As it seems that U.S. military intervention is on the horizon, experts are reviewing the putative plans to fire cruise missiles at Syrian military installations (plans that were leaked to a number of news organizations).
However, as Foreign Policy noted, the efficacy of such surgical strikes is very much in question. It's unclear, too, what such strikes have as an end goal -- a strategic objective of ousting Assad's regime has remained conspicuously absent from U.S. condemnations of Syrian army actions. The aim, more likely, is simply to punish Assad for the use of chemical weapons and dissuade future use; it's unclear whether surgical missile strikes would have this effect. The very architect of a strike plan for Syria told FP:
A former U.S. Navy planner responsible for outlining an influential and highly-detailed proposal for surgical strikes tells The Cable he has serious misgivings about the plan. He says too much faith is being put into the effectiveness of surgical strikes on Assad's forces with little discussion of what wider goals such attacks are supposed to achieve.

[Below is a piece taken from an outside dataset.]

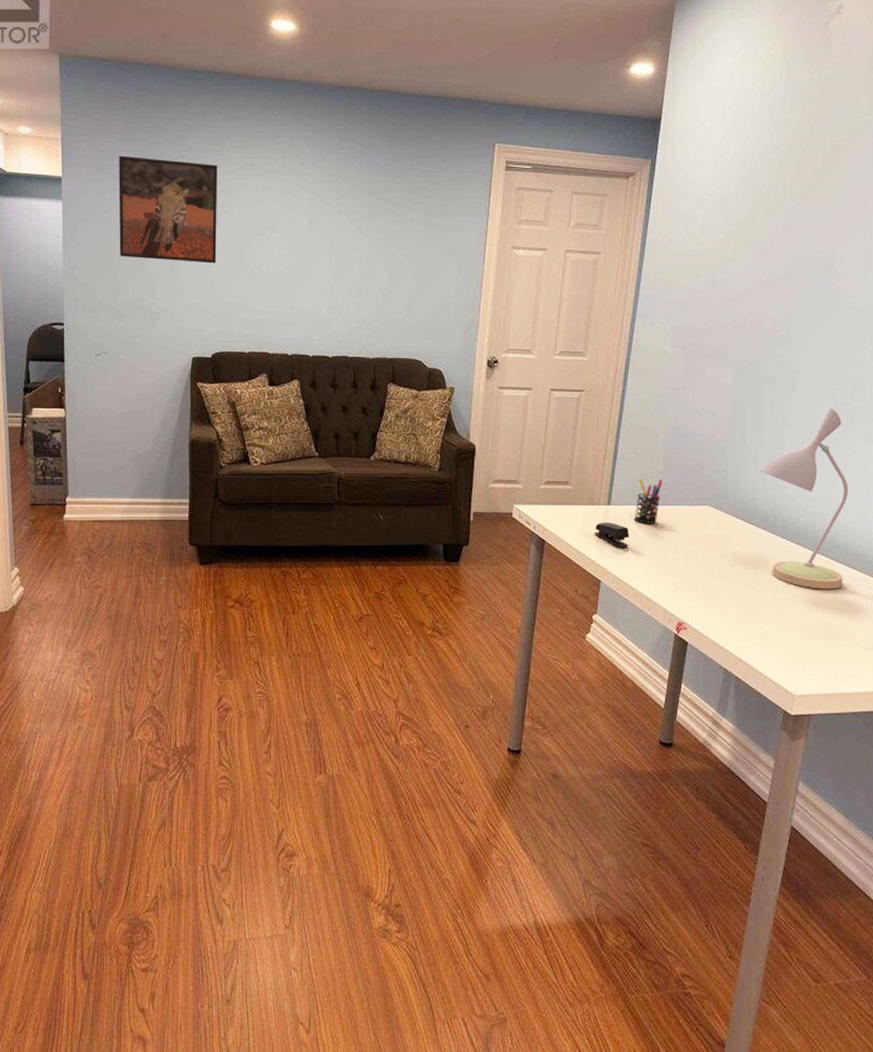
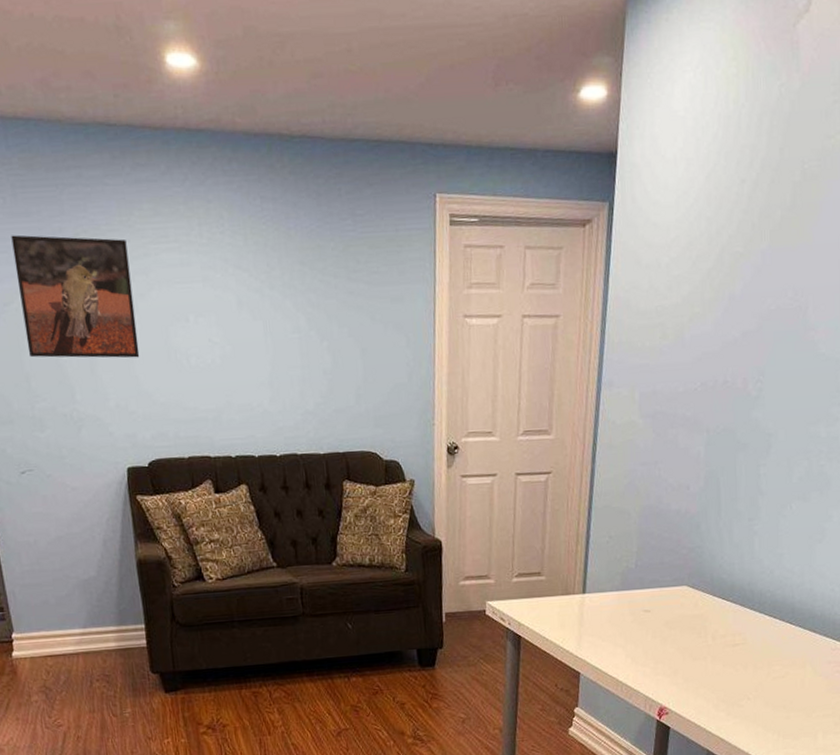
stapler: present [594,521,630,548] -> none [570,611,607,637]
pen holder: present [634,478,662,524] -> none [610,562,637,610]
desk lamp: present [760,407,849,590] -> none [736,471,825,662]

"Tactical actions in the absence of strategic objectives is usually pointless and often counterproductive," Chris Harmer, a senior naval analyst at the Institute for the Study of War, said. "I never intended my analysis of a cruise missile strike option to be advocacy even though some people took it as that."
"I made it clear that this is a low cost option, but the broader issue is that low cost options don't do any good unless they are tied to strategic priorities and objectives," he added. "Any ship officer can launch 30 or 40 Tomahawks. It's not difficult. The difficulty is explaining to strategic planners how this advances U.S. interests."